Within days, a video surfaced that showed Rice exiting an elevator, dragging a limp Palmer in front of him. Based on this, many were ready to make Rice into Ike Turner or Jim Brown, without regard to circumstance.

On the other hand, WIley & Kellerman, who host “SportsNation” on ESPNU, took a nuanced view. If Palmer was beating on Rice as some reports allege, then she was partially responsible for the end result.

Neither man took sides, which is victory for fairness and a bold position in this social and political climate. Kellerman took a firm stance for treating women as, well, fully sentient human beings and moral agents, stating emphatically, “if an adult strikes another adult, you are at their mercy.”

Wiley, a former NFL Defensive Tackle, relates a story where his live-in girlfriend began to strike him about the face. He was able to maneuver himself out of the house, and get to a neighbor’s, but recognizes that had he been in the house when arrested, HE would have been the one in the headlines (and the mugshot).
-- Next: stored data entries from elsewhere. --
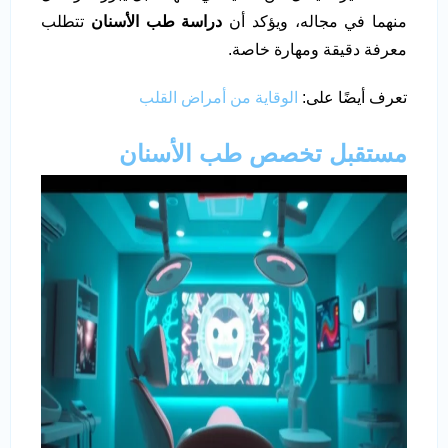
منهما في مجاله، ويؤكد أن
دراسة طب الأسنان
تتطلب
معرفة دقيقة ومهارة خاصة.
تعرف أيضًا على:
الوقاية من أمراض القلب
مستقبل تخصص طب الأسنان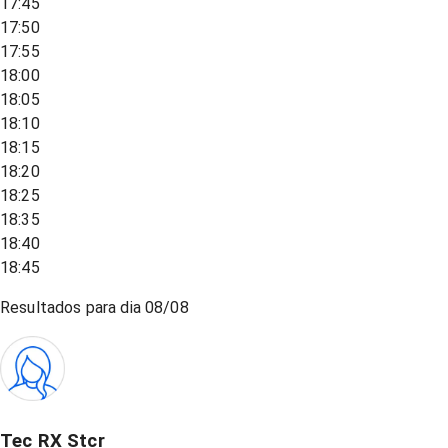
17:45
17:50
17:55
18:00
18:05
18:10
18:15
18:20
18:25
18:35
18:40
18:45
Resultados para dia
08/08
Tec RX Stcr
Kudos to Kellerman and Wiley, both fathers of daughters, for taking a stand for due process and against the entitlement to hit with impunity that drives many women to write checks they can’t possibly cash. At the very least, we know two households where both boys AND girls are being taught the message, “keep your hands to yourselves.” With what we know about gender parity in domestic violence, if more folks similarly raised their daughters the same way, the rate of intimate partner violence would plummet.